You've tried 340 beers across 80 breweries and 120 pubs. The question you're now asking — which breweries consistently deliver across multiple beers, and which had one standout that everything else has failed to live up to — is a data question. Your memory can answer it for the top five and the bottom five. The middle 70 breweries live in a fog.
Beers Deluxe was built to answer that question.
The Satisfaction Architecture
Rating is your 0-5 star score per beer. Future action classifies your intent: Seek Out, Good (worth having again), Tolerable (won't refuse if it's the only option), Avoid. Beer % satisfaction is the calculated field that converts those inputs into a percentage metric — your rating scaled against maximum possible, or a combined formula that weights future action into the score.
The real intelligence is in the brewery aggregation. Brwy satisfaction, Brwy Seek-outs, Brwy Good, Brwy Tolerables, and Brwy Avoids auto-populate based on every individual beer you've rated from that brewery. Auto brewery score calculates from those aggregates; Brewery score is the field you can override with your own judgment if the algorithm misses the texture of the data.
The implication: after rating your fourteenth Thornbridge beer, you have a statistically grounded view of where that brewery sits in your personal hierarchy — not from a single exceptional pint of Jaipur, but from the full distribution including the ones that didn't quite land.
The same structure repeats at the pub level: Pub satisfaction, Pub Seek-outs, Pub Good, Pub Tolerables, Pub Avoids, Auto pub score, Pub score. The pub you keep returning to because their cellar management is consistently excellent will surface as a higher pub score than the gastro pub with the premium tap list that comes through at the wrong temperature.

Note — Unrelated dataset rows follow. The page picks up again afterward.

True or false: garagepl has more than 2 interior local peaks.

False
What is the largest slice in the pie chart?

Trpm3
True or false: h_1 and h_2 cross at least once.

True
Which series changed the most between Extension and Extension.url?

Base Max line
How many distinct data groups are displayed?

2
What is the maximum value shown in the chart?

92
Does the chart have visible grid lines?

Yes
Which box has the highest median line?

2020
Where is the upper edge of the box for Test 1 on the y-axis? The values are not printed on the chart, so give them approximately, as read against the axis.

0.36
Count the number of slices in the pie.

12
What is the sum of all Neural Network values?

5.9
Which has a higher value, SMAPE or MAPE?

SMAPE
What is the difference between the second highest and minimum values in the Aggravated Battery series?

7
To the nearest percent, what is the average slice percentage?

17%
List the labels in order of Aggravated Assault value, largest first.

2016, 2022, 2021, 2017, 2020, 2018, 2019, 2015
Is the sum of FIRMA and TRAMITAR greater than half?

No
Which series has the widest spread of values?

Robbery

The Individual Beer Record
Brewery, Beer, Pub, Alcohol, Colour, and Comes in (draft, keg, bottle, can) document the product. Pump clip picture stores the visual identifier — the pump clip or label photo that makes the record recognizable when you're browsing in list view and can't remember which Thornbridge IPA was the exception that outscored everything.
Strength as text converts the ABV percentage into a categorical descriptor — Session, Premium, Strong, Very Strong — that groups beers by consumption context. A 3.8% session ale and a 7.2% imperial stout aren't comparable on the same scale without acknowledging that you're having a completely different drinking experience.
Notes is the tasting note field — colour description, nose, palate impressions, finish. Unlike the structured 0-5 scoring, this is where the qualitative texture lives. An 8% barleywine that you scored 4 stars with a "Seek Out" action but noted "overwhelming sweetness in mid-palate, loses complexity after warm" tells a future version of you something specific about the beer that no star rating can encode.
The Linked Intelligence
Beers Deluxe GPS links each beer record to the paired pub location database — connecting the beer you tasted to the specific venue where you tasted it. Pub location and info carries the venue summary; Web and Brewery website provide the direct access links.
Over a few years of consistent use, the database doesn't just tell you which beers you liked — it tells you whether you liked them because they were genuinely good or because the cellar conditions and serving temperature at a particular pub made everything taste better than it would have elsewhere.